Une ancienne militante frontiste découvre par la presse qu'elle est candidate FN aux élections départementales

Publié à 16h14, le 16 février 2015 , Modifié à 20h12, le 16 février 2015

Une ancienne militante frontiste découvre par la presse qu'elle est candidate FN aux élections départementales
Le logo du Front national © JEFF PACHOUD / AFP

PREMIÈRE NOUVELLE - Pas toujours facile de trouver assez de candidats aux élections locales. Surtout quant on s'est fixé l'objectif de se présenter partout, sans pour autant bénéficier d'un appareil aussi bien implanté que celui des partis de gouvernement.

C'est ce à quoi est confronté le Front national en vue des élections départementales de mars, comme l'illustre une anecdote étonnante rapportée par le Bien Public, lundi 16 février. Cette histoire, c'est celle de Mireille Lefèvre. À 62 ans, cette ancienne adhérente frontiste a appris par voie de presse sa candidature pour le FN à Autun, en Saône-et-Loire, après avoir pourtant clairement refusé de mener campagne.

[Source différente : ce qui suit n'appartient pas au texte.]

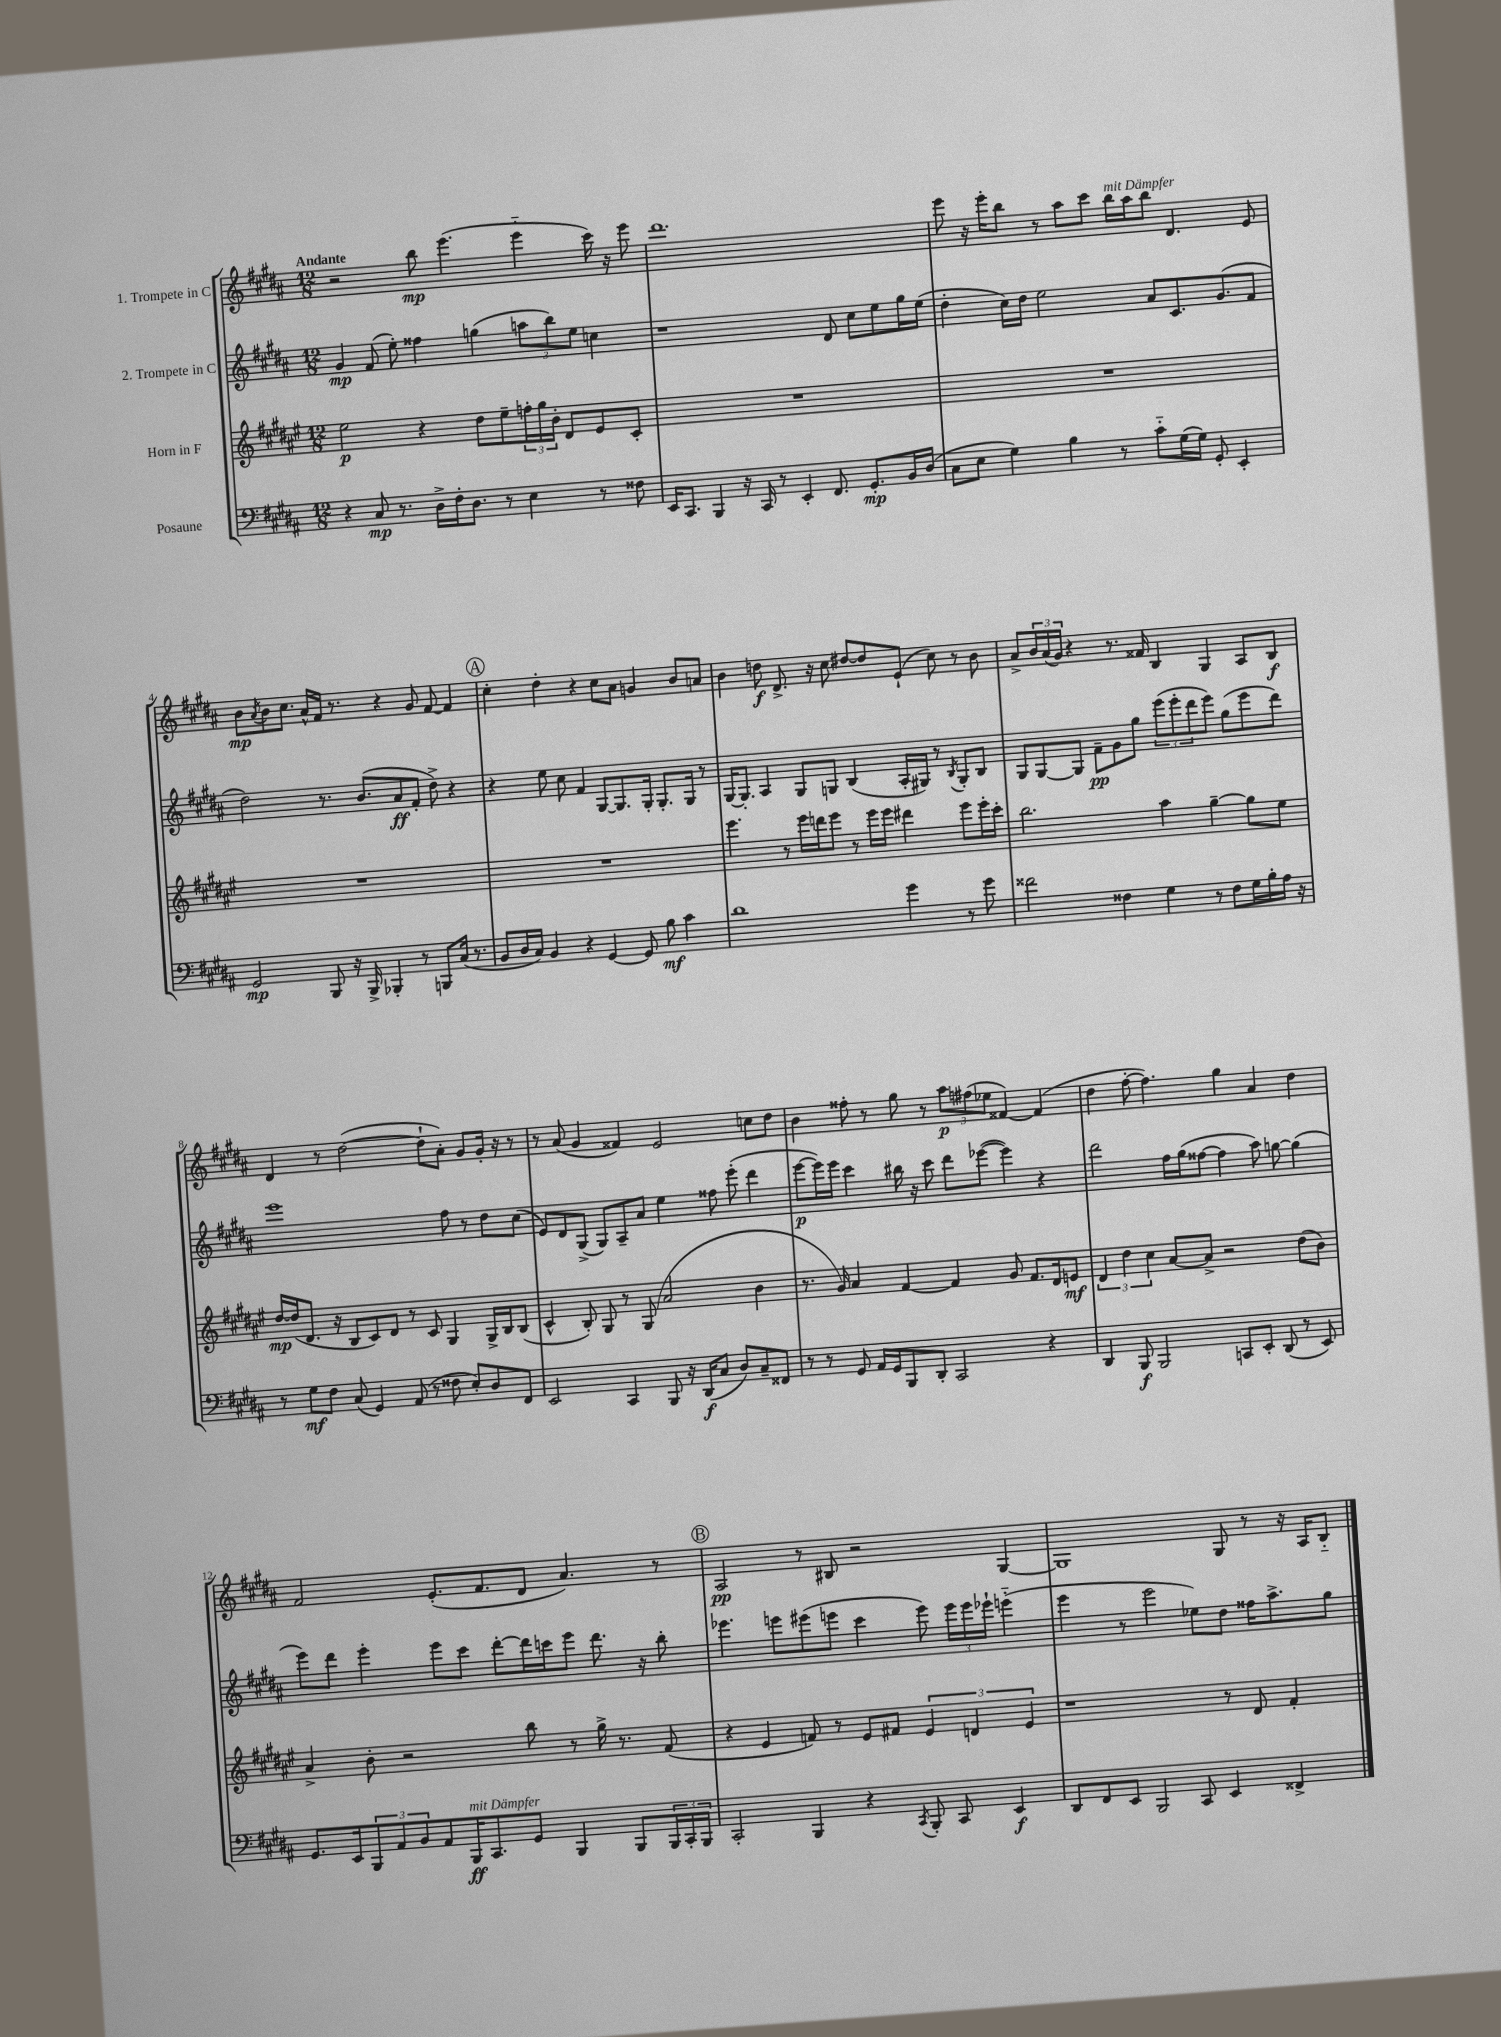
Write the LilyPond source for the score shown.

<<
\new StaffGroup <<
\new Staff = "s0" \with { instrumentName = "1. Trompete in C" } {
    \clef treble \key b \major \numericTimeSignature \time 12/8 \tempo "Andante"
    r2 b''8\mp e'''4.( e'''4-_ cis'''16) r16 e'''8 |
    dis'''1. |
    e'''8 r16 e'''16-. b''8 r8 ais''8 cis'''8 b''16^\markup { \italic "mit Dämpfer" } ais''16 b''8 dis'4. e'8 |
    b'8\mp \acciaccatura { ais'8 } b'8 cis''8. ais'16-^ fis'16 r8. r4 gis'8 fis'8~ fis'4 |
    \mark \markup { \circle "A" } cis''4-. dis''4-. r4 cis''8 ais'8 g'4 b'8 a'8 |
    b'4 d''8\f dis'8.-> r16 cis''8 dis''8~ dis''8 e'8-!( cis''8) r8 b'8 |
    ais'8-> \tuplet 3/2 { b'16 ais'16( gis'16) } r4 r8. fisis'16 b4 gis4 ais8 b8\f |
    dis'4 r8 dis''2~( dis''8-! ais'8-.) gis'8 gis'16-. r16 r8 |
    r8 ais'8( gis'4 fisis'4) e'2 c''8 dis''8 |
    b'4 fisis''8-. r8 gis''8 r8 \tuplet 3/2 { ais''8\p fis''8( ees''8 } fisis'4~) fisis'4( |
    dis''4 fis''8~-. fis''4.) gis''4 ais'4 dis''4 |
    fis'2 e'8.-.( fis'8. dis'8 ais'4.) r8 |
    \mark \markup { \circle "B" } ais2\pp r8 bis8 r2 gis4~ |
    gis1 gis8 r8 r16 ais16 b8-_ \bar "|." |
}
\new Staff = "s1" \with { instrumentName = "2. Trompete in C" } {
    \clef treble \key b \major \numericTimeSignature \time 12/8
    gis'4\mp fis'8( e''8-.) fisis''4 g''4( \tuplet 3/2 { a''8 b''8) e''8 } c''4 |
    r1 dis'8 cis''8 e''8 gis''16 e''16( |
    dis''4-. cis''16) dis''16 e''2 ais'8 cis'8. gis'8.( fis'8 |
    dis''2) r8. b'8.( ais'8\ff fis'8-. dis''8->) r4 |
    \mark \markup { \circle "A" } r4 e''8 cis''8 fis'4 gis8~ gis8. gis16-. gis8.-. gis16 r8 |
    gis16~ gis8.-. ais4 gis8 g8 b4( ais16-. gis16) r8 \acciaccatura { b8 } gis8-. b8 |
    gis8 gis8~ gis8 fis'8--\pp gis'8 gis''8 \tuplet 3/2 { e'''8( e'''8-. dis'''8 } e'''8) gis''8( e'''8 dis'''8) |
    e'''1 fis''8 r8 dis''8 cis''8( |
    e'8) dis'8 gis8->( gis8) ais8-- ais'8 e''4 fisis''8 e'''8-.( dis'''4 |
    e'''8~\p e'''16) e'''16 cis'''4 bis''16 r16 cis'''8 dis'''8 ees'''8~( ees'''4) r4 |
    dis'''2 fis''16 gis''16( fisis''8~ fisis''4 ais''8) g''8~ g''4( |
    e'''8) dis'''8 e'''4-. e'''8 cis'''8 dis'''8~-. dis'''16 c'''16 e'''8 dis'''8. r16 b''8-. |
    \mark \markup { \circle "B" } ees'''4. e'''8 eis'''8( e'''8 cis'''4 e'''8) \tuplet 3/2 { e'''16 e'''16 ees'''16-! } e'''4-_( |
    e'''4 r8 e'''2 ees''8) dis''8 fisis''16 ais''8.-> gis''8 \bar "|." |
}
\new Staff = "s2" \with { instrumentName = "Horn in F" } {
    \clef treble \key fis \major \numericTimeSignature \time 12/8
    eis''2\p r4 dis''8 eis''8-- \tuplet 3/2 { f''16-. gis''16 b'16-. } dis'8 eis'8 cis'8-. |
    R1. |
    R1. |
    R1. |
    \mark \markup { \circle "A" } R1. |
    eis'''4. r8 eis'''16 d'''16 eis'''8 r8 eis'''16 eis'''16 dis'''4 eis'''8 eis'''16-. cis'''16-. |
    b''2. ais''4 gis''4~-- gis''8 eis''8 |
    dis''16~\mp dis''16( dis'8. r16 b8 cis'8) dis'8 r8 cis'8 gis4 gis16-> b16 b8( |
    cis'4-^ b8-.) gis8 r8 gis8( ais'2 b'4 |
    r8. gis'16) ais'4 fis'4~ fis'4 gis'8 fis'8. dis'16 e'8\mf |
    \tuplet 3/2 { dis'4 dis''4 cis''4 } ais'8~ ais'8-> r2 dis''8( b'8) |
    ais'4-> b'8-. r2 b''8 r8 gis''16-> r8. fis'8( |
    \mark \markup { \circle "B" } r4 eis'4 f'8) r8 eis'8 fis'8 \tuplet 3/2 { eis'4 d'4 eis'4 } |
    r1 r8 dis'8 fis'4-. \bar "|." |
}
\new Staff = "s3" \with { instrumentName = "Posaune" } {
    \clef bass \key b \major \numericTimeSignature \time 12/8
    r4 cis8\mp r8. dis16-> fis16-. dis8. r8 e4 r8 fisis8 |
    e,16 cis,8. b,,4 r16 cis,16 r8 e,4-. fis,8. gis,8.-.\mp b,16 dis16( |
    cis8 e8 gis4) b4 r8 cis'8-_ gis16( gis16) gis,8-. e,4-. |
    gis,2\mp b,,8 r16 b,,16-> bes,,4-. r8 b,,8 cis16( r8. |
    \mark \markup { \circle "A" } b,8 dis16 cis16) b,4 r4 gis,4~ gis,8 b8\mf cis'4 |
    dis'1 gis'4 r8 gis'8 |
    fisis'2 fisis4 gis4 r8 fisis8 gis16 b16-. ais16 r16 |
    r8 gis8\mf fis8 cis8( gis,4) ais,8( r8 fisis8 e8-.) dis8 fis,8 |
    e,2 cis,4 b,,8 r16 dis,16\f( cis8 dis8) cis8-- fisis,8 |
    r8 r8 gis,8 ais,16 gis,16 b,,8 dis,8-. cis,2 r4 |
    dis,4 b,,8\f b,,2 c,8 e,8-. dis,8( r8 e,8) |
    gis,8. e,16 \tuplet 3/2 { b,,8 ais,8 b,8 } ais,8 b,,16\ff^\markup { \italic "mit Dämpfer" } cis,8. gis,8 b,,4 b,,8 \tuplet 3/2 { b,,16 cis,16-. b,,16 } |
    \mark \markup { \circle "B" } cis,2-. b,,4 r4 \acciaccatura { cis,8 } b,,8-. cis,8 e,4\f |
    dis,8 fis,8 e,8 b,,2 cis,8 e,4 fisis,4-> \bar "|." |
}
>>
>>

Le Bien Public précise que cette retraitée a été adhérente FN "durant près de trois décennies" et qu'elle "a même porté les couleurs du parti d'extrême droite à plusieurs élections locales". Affirmant ne plus être encartée "depuis 2014", elle a cette fois refusé "quand, par deux fois, Jean-Jacques Barnay, annoncé comme candidat à ses côtés, l'avait contactée" pour qu'elle se porte candidate sur le canton d'Autun 2, écrit le quotidien local. Ce dernier cite Mireille Lefèvre, qui explique :

"

C'est le seul contact que j'ai eu avec le FN depuis mi-2013. Je ne suis d'ailleurs plus adhérente au parti depuis 2014. Quand M. Barnay m'a contactée, il voulait que je m'occupe de toute la campagne, car il vit dans le Sud, et il prétendait en même temps me donner des leçons sur la façon de mener cette campagne... De toute façon, j'ai toujours été contre l'idée des parachutages, même si M. Barnay affirme des racines à Saint-Didier-sur-Arroux.

"

Mireille Lefèvre l'affirme : elle n'a jamais signé de document officialisant sa candidature. Elle a pourtant appris dans la presse qu'elle défendrait les couleurs du parti de Marine Le Pen au mois de mars. Elle en reste estomaquée :

"

J'avais déjà lu des histoires comme ça pour les dernières élections mais je refusais d'y croire. Maintenant, j'y suis directement confrontée.

"

Une nouvelle certainement d'autant plus dure à ingérer qu'elle considère que le parti frontiste est "devenu un parti comme les autres, aux méthodes douteuses". Mireille Lefèvre a donc alerté la Préfecture et se réserve "le droit d'engager des poursuites", écrit encore le Bien Public.

[Edit 17h] Au Scan, le secrétaire national du FN, Nicolas Bay dénonce "une manipulation" et "une manœuvre hostile pour nuire au FN" de la part de Mireille Lefèvre. Il affirme que l'intéressée "s'est portée candidate en toute connaissance de cause".

[Edit 20h10] Dans un échange de mail entre Mireille Lefèvre et la préfecture que Le Lab a pu consulter, les services de l'État écrivent à l'ancienne militante FN que "l'enregistrement définitif de la liste présentée va être refusé", ajoutant que les éléments fournis par la retraitée sont considérés comme une "pièce probante de la non signature [...] de la déclaration de candidature déposée".